▶ _What the task requires_
Take each line below that has "обладнання" and copy it.

▶ _Source records_
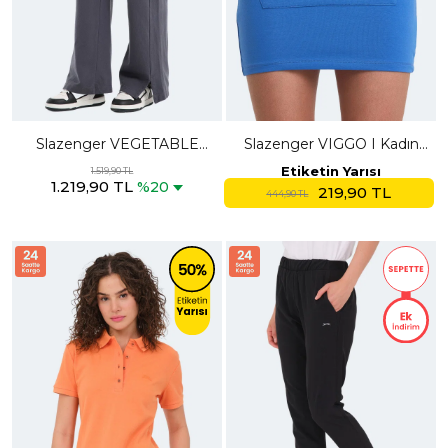
Slazenger VEGETABLE
Slazenger VIGGO I Kadın
Kadın Koyu Gri Eşofman
Açık Mavi Etek
Etiketin Yarısı
1.519,90 TL
1.219,90 TL
Altı
%20
219,90 TL
444,90 TL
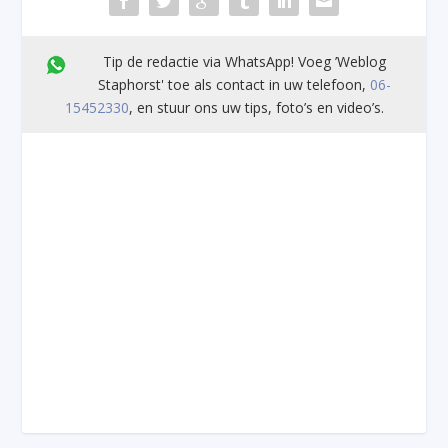
Tip de redactie via WhatsApp! Voeg ’Weblog
Staphorst' toe als contact in uw telefoon,
06-
15452330
, en stuur ons uw tips, foto’s en video’s.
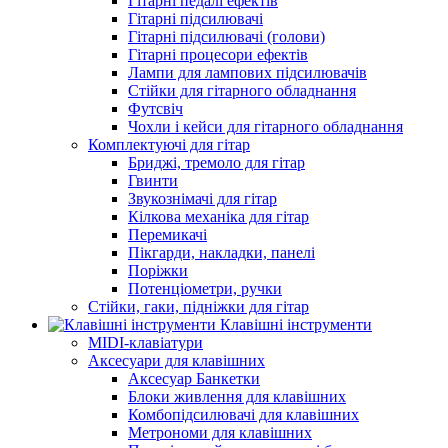
Гітарні педалі ефектів
Гітарні підсилювачі
Гітарні підсилювачі (голови)
Гітарні процесори ефектів
Лампи для лампових підсилювачів
Стійки для гітарного обладнання
Футсвіч
Чохли і кейси для гітарного обладнання
Комплектуючі для гітар
Бриджі, тремоло для гітар
Гвинти
Звукознімачі для гітар
Кілкова механіка для гітар
Перемикачі
Пікгарди, накладки, панелі
Поріжки
Потенціометри, ручки
Стійки, гаки, підніжки для гітар
Клавішні інструменти
MIDI-клавіатури
Аксесуари для клавішних
Аксесуар Банкетки
Блоки живлення для клавішних
Комбопідсилювачі для клавішних
Метрономи для клавішних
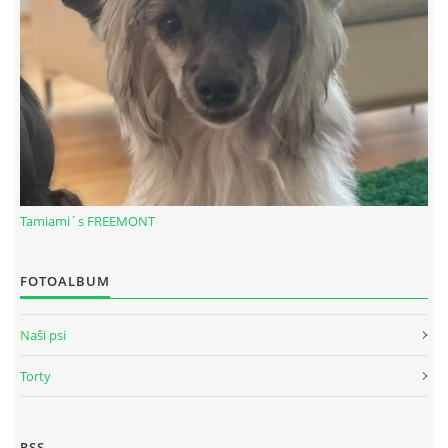
Tamiami´s FREEMONT
© 2026 eStránky.sk
|
RSS
FOTOALBUM
Naši psi
Torty
RSS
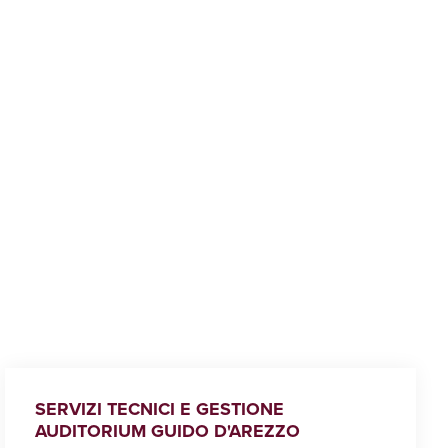
SERVIZI TECNICI E GESTIONE
AUDITORIUM GUIDO D'AREZZO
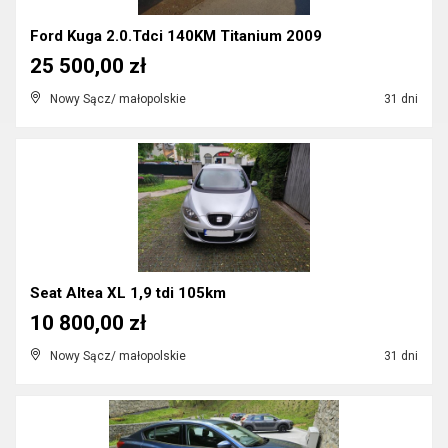
Ford Kuga 2.0.Tdci 140KM Titanium 2009
25 500,00 zł
Nowy Sącz/ małopolskie
31 dni
Seat Altea XL 1,9 tdi 105km
10 800,00 zł
Nowy Sącz/ małopolskie
31 dni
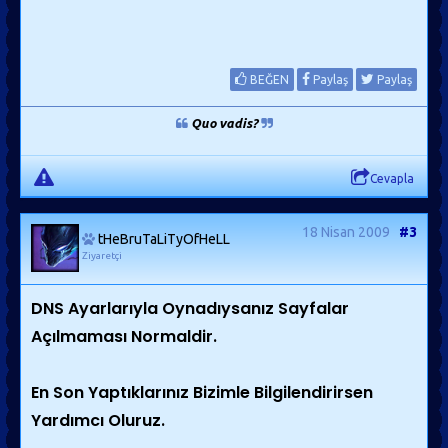
BEĞEN
Paylaş
Paylaş
Quo vadis?
Cevapla
18 Nisan 2009
#3
tHeBruTaLiTyOfHeLL
Ziyaretçi
DNS Ayarlarıyla Oynadıysanız Sayfalar
Açılmaması Normaldir.
En Son Yaptıklarınız Bizimle Bilgilendirirsen
Yardımcı Oluruz.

▶ _Answer to this exercise_
Стійки для гітарного обладнання
Чохли і кейси для гітарного обладнання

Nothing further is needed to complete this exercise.